I - Prologue
Two months ago, I wanted to write about AI designs that evade Goodhart's law. But as I wrote that post, I became progressively more convinced that framing things that way was leading me to talk complete nonsense. I want to explore why that is and try to find a different (though not entirely original, see Rohin et al., Stuart 1, 2, 3) framing of core issues, which avoids assuming that we can model humans as idealized agents.
This post is the first of a sequence of five posts - in this introduction I'll be making the case that we expect problems to arise in the straightforward application of Goodhart's law to value learning. I'm interested in hearing from you if you remain unconvinced or think of things I missed.
II - Introduction
Goodhart's law tells us that even when there are normally only small divergences between what we optimize for and our real standards, the outcome can be quite bad by our real standards. To use Scott Garrabrant's terminology from Goodhart Taxonomy, suppose that we have some true preference function V (for "True Values") over worlds, and U is some proxy that has been correlated with V in the past. Then there are several reasons given in Scott's post why maximizing U may score poorly according to V.
- what state the environment is in.
- what physical system to infer the preferences of.
- how to make inferences from that physical system.
- how to resolve inconsistencies and conflicting dynamics.
- how to extrapolate the inferred preferences into new and different contexts.
There is no single privileged way to do all these things, and different choices can give very different results. And yet the framing of Goodhart's law, as well as much of our intuitive thinking about value learning, rests on the assumption that the True Values are out there.
Goodhart's law is important - we use it all over the place (e.g. 1, 2, 3). In AI alignment we want to use Goodhart's law to crystallize a pattern of bad behavior in AI systems (e.g. 1, 2, 3, 4), and to design powerful AIs that don't have this bad behavior (e.g. 1, 2, 3, 4, 5, 6). But if you try to use Goodhart's law to design solutions to these problems it has a single prescription for us: find V (or at least bound your error relative to it). Since there is no such V, not only is that advice useless, it actually denies the possibility of success.
The goal, then, is deconfusion. We still want to talk about the same stuff, the same patterns, but we want a framing of what-we-now-call-Goodhart's-law that helps us think about what successful AI could look like in the real world.
III - Preview of the sequence
We'll start the next post with the classic question: "Why do I think I know what I do about Goodhart's law?"

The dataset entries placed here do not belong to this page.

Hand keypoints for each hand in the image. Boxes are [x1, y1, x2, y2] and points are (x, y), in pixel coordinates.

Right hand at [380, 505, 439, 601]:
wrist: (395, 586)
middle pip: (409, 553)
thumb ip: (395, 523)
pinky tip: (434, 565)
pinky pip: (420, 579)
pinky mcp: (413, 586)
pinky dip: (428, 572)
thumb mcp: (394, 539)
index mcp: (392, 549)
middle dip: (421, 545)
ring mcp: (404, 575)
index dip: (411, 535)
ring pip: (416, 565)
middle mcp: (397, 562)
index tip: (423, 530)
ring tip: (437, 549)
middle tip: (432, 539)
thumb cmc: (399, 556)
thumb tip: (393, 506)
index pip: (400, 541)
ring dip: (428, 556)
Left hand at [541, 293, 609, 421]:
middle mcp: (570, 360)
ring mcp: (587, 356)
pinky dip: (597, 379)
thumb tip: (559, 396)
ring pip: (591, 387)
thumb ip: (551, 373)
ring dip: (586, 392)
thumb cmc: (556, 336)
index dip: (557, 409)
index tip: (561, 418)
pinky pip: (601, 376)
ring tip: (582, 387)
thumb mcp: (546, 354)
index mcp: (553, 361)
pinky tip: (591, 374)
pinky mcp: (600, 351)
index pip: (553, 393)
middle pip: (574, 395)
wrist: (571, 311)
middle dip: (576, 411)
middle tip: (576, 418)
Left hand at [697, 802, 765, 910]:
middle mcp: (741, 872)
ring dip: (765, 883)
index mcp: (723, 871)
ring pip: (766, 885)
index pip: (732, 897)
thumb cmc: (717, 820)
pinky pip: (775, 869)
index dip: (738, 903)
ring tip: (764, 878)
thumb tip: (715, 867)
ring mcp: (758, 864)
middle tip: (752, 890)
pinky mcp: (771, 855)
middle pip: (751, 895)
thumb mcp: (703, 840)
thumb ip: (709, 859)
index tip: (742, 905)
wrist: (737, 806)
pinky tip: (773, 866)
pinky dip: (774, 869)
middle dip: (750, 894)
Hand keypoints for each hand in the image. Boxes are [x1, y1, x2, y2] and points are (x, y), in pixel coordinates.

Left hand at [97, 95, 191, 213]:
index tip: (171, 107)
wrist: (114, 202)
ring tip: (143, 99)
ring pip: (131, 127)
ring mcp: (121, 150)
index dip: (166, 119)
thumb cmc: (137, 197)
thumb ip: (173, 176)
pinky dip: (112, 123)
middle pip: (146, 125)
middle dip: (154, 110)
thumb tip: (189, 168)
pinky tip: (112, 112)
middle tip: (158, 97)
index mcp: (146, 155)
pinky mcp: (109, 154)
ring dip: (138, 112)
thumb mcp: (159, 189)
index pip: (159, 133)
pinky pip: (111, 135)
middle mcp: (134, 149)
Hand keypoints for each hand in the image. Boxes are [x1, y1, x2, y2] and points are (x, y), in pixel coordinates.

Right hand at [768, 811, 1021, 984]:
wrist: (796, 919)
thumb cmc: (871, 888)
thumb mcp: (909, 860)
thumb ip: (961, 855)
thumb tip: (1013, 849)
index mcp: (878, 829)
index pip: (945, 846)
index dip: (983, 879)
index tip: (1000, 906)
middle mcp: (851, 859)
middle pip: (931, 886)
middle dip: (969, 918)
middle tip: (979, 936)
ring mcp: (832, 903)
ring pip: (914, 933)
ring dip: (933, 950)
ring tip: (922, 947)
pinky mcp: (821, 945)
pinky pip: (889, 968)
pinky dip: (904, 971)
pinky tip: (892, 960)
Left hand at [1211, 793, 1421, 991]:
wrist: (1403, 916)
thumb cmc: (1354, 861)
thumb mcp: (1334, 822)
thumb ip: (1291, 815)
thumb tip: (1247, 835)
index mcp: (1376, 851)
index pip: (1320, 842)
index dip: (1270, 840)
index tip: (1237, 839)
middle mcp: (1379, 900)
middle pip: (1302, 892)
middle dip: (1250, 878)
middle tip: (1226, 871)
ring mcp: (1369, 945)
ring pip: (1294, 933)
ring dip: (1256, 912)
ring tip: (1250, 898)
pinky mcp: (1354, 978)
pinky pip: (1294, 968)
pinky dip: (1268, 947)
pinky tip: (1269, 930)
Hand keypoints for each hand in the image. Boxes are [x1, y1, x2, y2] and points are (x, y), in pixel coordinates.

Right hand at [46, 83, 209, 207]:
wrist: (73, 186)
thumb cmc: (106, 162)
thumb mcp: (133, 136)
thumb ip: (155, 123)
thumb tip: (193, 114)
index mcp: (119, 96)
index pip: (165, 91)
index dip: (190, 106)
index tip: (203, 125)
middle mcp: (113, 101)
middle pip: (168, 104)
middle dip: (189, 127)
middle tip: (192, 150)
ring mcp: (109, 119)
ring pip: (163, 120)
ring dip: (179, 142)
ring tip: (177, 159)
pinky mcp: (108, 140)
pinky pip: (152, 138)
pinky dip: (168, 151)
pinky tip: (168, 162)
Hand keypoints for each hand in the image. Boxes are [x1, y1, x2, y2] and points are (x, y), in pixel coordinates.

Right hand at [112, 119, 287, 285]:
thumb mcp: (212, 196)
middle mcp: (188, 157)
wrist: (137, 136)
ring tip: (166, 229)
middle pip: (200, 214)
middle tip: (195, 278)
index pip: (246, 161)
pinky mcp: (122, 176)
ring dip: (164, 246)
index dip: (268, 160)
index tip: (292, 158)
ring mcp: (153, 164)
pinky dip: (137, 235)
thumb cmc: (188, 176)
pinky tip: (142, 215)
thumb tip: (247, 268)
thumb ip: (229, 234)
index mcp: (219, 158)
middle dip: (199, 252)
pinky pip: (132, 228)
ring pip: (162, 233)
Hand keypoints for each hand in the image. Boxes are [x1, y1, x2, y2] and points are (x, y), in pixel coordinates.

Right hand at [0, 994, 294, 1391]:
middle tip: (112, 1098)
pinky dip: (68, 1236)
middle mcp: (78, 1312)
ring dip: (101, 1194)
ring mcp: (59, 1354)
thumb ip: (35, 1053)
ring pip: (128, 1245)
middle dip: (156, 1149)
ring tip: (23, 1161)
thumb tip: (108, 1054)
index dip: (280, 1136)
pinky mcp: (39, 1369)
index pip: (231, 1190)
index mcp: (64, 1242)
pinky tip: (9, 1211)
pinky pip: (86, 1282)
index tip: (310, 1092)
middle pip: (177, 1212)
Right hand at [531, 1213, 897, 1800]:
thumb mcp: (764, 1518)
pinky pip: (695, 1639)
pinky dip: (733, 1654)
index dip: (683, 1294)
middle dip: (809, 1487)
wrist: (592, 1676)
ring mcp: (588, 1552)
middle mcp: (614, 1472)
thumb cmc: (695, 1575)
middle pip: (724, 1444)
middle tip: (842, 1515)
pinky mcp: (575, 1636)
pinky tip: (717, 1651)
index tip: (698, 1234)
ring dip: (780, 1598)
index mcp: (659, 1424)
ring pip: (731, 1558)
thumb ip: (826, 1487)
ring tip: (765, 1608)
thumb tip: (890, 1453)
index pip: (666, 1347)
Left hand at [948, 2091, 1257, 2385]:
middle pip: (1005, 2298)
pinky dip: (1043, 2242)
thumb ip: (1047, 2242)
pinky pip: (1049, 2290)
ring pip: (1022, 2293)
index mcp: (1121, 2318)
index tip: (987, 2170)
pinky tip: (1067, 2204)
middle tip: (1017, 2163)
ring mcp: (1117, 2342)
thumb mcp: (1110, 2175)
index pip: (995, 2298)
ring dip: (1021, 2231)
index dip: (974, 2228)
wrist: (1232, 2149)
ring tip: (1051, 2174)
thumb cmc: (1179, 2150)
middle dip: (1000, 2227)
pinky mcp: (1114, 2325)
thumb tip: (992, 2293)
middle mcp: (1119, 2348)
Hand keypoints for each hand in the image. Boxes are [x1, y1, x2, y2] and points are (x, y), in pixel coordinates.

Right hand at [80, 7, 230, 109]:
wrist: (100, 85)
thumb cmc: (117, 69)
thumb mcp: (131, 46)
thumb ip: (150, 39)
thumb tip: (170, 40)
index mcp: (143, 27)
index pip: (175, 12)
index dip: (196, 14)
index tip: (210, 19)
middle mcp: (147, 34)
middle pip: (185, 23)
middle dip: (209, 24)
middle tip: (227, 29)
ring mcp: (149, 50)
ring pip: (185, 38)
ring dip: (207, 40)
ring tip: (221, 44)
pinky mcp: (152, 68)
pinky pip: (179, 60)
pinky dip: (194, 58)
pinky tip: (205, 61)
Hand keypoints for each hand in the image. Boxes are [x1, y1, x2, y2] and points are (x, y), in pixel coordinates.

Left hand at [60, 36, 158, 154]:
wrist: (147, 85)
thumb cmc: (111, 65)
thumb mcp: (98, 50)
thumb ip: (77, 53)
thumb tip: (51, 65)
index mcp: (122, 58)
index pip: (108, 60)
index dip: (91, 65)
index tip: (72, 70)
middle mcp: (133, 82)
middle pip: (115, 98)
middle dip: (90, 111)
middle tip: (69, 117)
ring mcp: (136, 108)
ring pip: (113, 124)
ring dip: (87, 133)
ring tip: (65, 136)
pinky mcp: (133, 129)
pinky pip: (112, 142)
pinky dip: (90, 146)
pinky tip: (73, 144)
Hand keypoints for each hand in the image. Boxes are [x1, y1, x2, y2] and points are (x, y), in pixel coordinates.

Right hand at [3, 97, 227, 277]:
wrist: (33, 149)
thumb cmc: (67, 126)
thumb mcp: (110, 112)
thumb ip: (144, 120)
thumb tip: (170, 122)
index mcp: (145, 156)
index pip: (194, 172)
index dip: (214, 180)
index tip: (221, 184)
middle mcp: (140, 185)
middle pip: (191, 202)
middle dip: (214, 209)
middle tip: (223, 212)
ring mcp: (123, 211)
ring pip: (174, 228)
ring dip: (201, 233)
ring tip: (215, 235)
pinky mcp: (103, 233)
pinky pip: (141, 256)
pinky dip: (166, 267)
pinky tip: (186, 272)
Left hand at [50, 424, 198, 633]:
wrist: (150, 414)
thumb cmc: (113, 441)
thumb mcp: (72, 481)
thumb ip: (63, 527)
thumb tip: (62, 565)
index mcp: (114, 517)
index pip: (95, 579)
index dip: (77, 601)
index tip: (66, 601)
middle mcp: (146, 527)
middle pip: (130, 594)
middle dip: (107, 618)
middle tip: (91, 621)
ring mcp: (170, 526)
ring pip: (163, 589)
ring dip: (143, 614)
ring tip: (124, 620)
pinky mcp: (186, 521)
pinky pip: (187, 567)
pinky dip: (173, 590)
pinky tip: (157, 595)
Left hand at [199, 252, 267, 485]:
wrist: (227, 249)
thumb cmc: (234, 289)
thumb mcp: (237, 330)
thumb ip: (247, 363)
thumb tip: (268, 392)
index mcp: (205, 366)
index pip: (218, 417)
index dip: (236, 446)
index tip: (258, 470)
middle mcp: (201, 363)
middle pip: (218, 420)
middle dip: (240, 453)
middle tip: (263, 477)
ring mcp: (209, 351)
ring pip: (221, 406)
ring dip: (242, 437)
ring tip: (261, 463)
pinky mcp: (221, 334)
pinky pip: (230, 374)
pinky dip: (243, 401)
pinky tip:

The obvious answers to this question involve talking about how humans model each other. But this raises yet more questions, like "why can't the AI just model humans that way?" This requires two responses: first, breaking down what we mean when we casually say that humans "model" things, and second, talking about the limitations of such models compared to the utility-maximization picture. The good news is that we can rescue some version of common sense, the bad news is that this doesn't solve our problems.
Next we'll take a deeper look at some typical places to use Goodhart's law that are related to value learning:
- Curve fitting and overfitting.
- Hard-coded utility functions.
- Adversarial examples.
- Hard-coded human models.
Goodhart's law reasoning is used both in the definition of these problems, and also in talking about proposed solutions such as quantilization. I plan to talk at excessive length about all of these details, with the object of building up pictures of our reasoning in these cases that never needs to mention the word "Goodhart" because it's at a finer level of magnification.
However, these pictures aren't all going to be consistent, because what humans think of as success or failure can depend on the context, and extrapolating beyond that context will bring our intuitions into conflict. Thus we'll have to revisit the abstract notion of human preferences and really hash out what happens (or what we think happens) at the boundaries and interchanges between human models of the world.
Finally, the hope is to conclude with some sage advice. Not a solution, because I haven't got one. But maybe some really obvious-seeming sage advice can tie together the concepts introduced in the sequence into something that feels like progress.